__Extract to read__:
A disclaimer for the dense: I use the word 'Man' in its general and now much derided sense of humanity generally. The term 'humanity generally' includes the female members of the human race - in other words, in my usage 'Man' includes woman. This is an old way of writing and is no longer considered to be politically correct. I don't care. I don't care if you care. When used in the sense of 'humanity generally' that's how the word 'Man' is to be understood while you read this essay. If you find that problematic - go read something else.

'The World of Man' is a term that forms part of my personal shorthand for how the various spaces in which human beings exist socially are organized, developed, and utilised. The term includes everything from the purposes of the State and the agencies of government to the conversations people have around their breakfast tables over coffee in the morning. It designates the entire set of personal, economic, and political relationships that we organize under the term 'society'. 'The World of Man' has nothing in particular to do with the world. The world is what we understand when we talk about physical restraints on what we do, and what we are able to do. The world includes the fact that human beings cannot breathe in water, that if you injure us in certain ways we die, that we cannot travel to the moon by flapping our arms up and down.

The world is the set of physical constraints that mark us out as being human. It's also the physical locations (along with the constraints on behaviour they impose and the benefits they grant) in which human existence takes place and in which physical resources are exploited (or not, depending on how we understand and relate to what is now called 'the environment'). The world is what is constituted by Physics - both the scientific understanding and the philosophy which underpins it, and the practical consequences (toasters, hybrid cars, moon rockets, particle accelerators, iPhones, microwave ovens etc.) which have flowed from the development of Physics as a practical discipline.

__Material provided__:
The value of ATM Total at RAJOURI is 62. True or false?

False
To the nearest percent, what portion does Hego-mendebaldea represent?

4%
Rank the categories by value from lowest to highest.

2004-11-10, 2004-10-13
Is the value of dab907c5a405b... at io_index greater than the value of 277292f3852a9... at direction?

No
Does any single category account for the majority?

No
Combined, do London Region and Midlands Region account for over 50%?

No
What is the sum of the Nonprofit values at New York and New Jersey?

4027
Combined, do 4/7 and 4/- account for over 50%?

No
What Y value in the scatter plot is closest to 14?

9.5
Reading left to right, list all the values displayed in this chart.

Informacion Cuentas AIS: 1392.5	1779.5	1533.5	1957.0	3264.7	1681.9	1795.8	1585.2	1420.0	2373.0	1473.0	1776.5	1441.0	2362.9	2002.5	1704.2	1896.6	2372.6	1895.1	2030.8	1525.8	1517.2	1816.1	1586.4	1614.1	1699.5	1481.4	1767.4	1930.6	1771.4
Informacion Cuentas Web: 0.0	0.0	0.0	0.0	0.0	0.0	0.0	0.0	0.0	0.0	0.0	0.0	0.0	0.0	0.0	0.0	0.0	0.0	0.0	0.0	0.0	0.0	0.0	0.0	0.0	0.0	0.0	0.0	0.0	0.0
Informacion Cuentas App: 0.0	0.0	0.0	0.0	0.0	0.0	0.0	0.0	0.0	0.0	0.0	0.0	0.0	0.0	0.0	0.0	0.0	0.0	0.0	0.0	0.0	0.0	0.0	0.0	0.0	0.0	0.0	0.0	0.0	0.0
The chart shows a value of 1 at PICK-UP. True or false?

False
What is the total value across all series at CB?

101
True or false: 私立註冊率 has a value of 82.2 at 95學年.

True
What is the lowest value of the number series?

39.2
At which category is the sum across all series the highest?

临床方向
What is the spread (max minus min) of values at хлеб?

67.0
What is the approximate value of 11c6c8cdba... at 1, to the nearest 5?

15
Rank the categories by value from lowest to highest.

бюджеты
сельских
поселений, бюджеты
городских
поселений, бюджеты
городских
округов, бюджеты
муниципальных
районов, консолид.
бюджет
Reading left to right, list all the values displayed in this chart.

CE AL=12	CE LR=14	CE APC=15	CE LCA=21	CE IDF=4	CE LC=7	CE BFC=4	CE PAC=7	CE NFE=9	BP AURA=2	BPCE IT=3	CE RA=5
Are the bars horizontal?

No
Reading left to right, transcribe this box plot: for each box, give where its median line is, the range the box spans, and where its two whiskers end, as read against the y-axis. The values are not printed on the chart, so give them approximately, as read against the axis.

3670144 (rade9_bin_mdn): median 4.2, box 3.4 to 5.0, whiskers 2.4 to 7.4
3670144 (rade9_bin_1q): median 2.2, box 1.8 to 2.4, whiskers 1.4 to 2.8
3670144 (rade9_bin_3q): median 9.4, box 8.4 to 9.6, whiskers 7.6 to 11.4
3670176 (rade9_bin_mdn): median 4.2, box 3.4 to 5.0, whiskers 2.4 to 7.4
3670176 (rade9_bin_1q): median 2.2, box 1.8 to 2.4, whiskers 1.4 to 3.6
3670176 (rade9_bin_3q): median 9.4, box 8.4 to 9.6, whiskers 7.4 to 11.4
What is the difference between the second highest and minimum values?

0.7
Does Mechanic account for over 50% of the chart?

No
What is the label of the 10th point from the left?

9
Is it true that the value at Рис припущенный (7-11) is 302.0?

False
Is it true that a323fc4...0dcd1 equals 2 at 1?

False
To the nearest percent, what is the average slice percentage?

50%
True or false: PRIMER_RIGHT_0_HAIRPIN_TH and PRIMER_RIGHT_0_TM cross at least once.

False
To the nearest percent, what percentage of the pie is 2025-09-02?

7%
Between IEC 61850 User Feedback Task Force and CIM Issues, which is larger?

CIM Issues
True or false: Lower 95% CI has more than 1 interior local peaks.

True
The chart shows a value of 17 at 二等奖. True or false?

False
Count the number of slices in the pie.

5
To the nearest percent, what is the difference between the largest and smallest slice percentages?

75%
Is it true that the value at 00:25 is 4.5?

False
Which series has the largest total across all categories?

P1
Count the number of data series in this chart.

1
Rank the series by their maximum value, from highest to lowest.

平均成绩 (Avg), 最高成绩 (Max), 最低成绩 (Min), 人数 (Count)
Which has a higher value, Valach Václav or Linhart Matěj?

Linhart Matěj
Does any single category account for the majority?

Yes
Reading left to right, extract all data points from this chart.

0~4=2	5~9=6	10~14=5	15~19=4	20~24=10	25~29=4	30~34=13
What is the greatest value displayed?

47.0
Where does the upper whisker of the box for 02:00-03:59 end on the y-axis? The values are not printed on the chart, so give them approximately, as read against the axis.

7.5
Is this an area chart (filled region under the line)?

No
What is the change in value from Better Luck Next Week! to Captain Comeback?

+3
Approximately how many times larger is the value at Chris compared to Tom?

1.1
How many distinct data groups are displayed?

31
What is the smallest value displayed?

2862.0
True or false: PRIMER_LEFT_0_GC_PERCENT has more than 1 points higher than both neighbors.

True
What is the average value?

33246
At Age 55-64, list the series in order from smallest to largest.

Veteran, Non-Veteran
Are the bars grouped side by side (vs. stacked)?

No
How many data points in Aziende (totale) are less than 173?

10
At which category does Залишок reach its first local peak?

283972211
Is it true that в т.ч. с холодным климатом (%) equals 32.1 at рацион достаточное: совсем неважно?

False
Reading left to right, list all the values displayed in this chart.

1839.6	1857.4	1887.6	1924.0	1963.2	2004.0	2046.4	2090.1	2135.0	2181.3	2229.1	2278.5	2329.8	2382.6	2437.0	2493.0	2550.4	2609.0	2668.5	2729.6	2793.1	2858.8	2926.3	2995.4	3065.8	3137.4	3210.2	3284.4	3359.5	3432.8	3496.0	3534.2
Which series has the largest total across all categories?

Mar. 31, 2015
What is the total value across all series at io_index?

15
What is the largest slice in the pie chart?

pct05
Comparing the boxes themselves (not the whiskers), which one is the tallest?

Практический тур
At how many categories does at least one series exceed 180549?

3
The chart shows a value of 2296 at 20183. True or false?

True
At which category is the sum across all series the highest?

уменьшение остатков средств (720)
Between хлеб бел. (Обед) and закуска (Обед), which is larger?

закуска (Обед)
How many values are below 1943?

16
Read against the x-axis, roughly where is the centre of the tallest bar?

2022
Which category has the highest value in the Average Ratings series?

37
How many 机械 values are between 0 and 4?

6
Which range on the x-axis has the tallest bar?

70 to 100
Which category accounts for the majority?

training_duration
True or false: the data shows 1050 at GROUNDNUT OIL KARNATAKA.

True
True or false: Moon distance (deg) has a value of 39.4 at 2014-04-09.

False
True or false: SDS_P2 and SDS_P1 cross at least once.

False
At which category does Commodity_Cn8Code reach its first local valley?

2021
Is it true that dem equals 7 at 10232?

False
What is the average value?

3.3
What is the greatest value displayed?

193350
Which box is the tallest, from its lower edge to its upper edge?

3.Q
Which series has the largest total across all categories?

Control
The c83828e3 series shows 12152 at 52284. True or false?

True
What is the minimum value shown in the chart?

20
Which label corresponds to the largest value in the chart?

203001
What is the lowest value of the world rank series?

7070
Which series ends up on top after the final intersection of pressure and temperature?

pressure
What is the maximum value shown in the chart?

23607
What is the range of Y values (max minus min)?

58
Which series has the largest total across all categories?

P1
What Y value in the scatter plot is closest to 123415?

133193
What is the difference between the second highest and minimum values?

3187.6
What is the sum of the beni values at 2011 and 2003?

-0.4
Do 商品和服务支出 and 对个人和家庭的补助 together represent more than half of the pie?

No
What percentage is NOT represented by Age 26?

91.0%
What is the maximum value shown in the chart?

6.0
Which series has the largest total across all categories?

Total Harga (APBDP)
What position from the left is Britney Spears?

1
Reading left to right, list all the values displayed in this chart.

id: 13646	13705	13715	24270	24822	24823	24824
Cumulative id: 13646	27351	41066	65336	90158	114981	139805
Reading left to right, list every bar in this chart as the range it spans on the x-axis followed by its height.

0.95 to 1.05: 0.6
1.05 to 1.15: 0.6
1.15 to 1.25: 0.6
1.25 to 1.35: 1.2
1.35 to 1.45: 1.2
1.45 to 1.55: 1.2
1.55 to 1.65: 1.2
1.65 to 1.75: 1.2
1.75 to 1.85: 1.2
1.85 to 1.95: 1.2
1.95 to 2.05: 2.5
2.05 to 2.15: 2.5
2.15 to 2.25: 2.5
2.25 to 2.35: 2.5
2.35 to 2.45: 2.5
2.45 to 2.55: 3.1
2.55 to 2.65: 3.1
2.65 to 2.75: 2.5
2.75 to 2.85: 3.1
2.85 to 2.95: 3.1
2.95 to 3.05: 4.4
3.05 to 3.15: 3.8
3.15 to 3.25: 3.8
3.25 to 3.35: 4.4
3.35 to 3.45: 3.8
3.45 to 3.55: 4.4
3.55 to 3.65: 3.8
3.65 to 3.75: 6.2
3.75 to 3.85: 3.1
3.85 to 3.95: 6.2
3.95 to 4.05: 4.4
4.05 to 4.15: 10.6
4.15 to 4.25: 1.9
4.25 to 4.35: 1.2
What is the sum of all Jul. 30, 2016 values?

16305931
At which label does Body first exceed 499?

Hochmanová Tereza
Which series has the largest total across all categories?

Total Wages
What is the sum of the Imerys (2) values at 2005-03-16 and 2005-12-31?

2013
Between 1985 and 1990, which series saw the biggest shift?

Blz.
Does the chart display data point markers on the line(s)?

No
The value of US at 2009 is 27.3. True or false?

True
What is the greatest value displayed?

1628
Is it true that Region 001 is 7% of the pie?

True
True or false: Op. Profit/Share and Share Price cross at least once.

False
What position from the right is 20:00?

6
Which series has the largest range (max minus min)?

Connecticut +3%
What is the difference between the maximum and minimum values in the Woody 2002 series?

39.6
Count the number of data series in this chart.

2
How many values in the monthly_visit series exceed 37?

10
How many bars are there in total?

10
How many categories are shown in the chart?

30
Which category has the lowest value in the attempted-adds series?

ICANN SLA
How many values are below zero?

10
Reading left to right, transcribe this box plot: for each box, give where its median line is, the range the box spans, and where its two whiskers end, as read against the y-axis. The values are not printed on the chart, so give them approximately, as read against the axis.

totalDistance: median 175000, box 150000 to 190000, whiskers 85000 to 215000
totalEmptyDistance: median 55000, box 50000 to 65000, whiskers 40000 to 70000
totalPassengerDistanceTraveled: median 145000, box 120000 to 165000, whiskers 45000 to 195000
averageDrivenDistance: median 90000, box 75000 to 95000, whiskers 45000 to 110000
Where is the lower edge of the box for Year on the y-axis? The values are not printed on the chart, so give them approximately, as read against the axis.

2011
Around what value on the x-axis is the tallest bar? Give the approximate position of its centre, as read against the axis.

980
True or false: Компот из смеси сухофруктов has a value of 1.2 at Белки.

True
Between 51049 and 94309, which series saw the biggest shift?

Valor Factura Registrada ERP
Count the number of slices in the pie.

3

__What you will do__:
1 > For each statement, say yes or no to whether it agrees with the essay on "The World of Man," quoting the essay's deciding words.
(a) The author's use of "Man" includes women.
(b) "The World of Man" refers to physical constraints, such as humans being unable to breathe in water.
(c) Toasters and microwave ovens are listed as practical consequences of Physics.
2 > Please extend the essay on "The World of Man" from where it stops.
The records have no connection to the essay on "The World of Man."

__Expected results__:
1 >
(a) Yes: "in my usage 'Man' includes woman."
(b) No: "'The World of Man' has nothing in particular to do with the world."
(c) Yes: "the practical consequences (toasters, hybrid cars, moon rockets, particle accelerators, iPhones, microwave ovens etc.) which have flowed from the development of Physics as a practical discipline."

2 >
The World of Man, and the world, are not the same. Though it should be understood that I don't say there is no relationship between them. While the world exists outside of us and has reality of its own (to imagine anything else is to take Philosophical Idealism to the point of solipsism) how we understand the world and agree to make use of it is the point at which the world and the World of Man come together.

The world came into being as a consequence of our limitations. The World of Man comes into being as a consequence of our aspirations - we construct it according to our desire, and the disappointment of being human is nothing more than this: that our ability to realise our desires has never been and will never be equal to our capacity to desire. We imagine systems of government based upon the equality of citizens, and the autonomy of citizens, and what we create instead is mass Party Democracy. We imagine systems of Justice and create police departments. We imagine good governance, and instead live according to the prejudices of the patrician castes we create to rule us.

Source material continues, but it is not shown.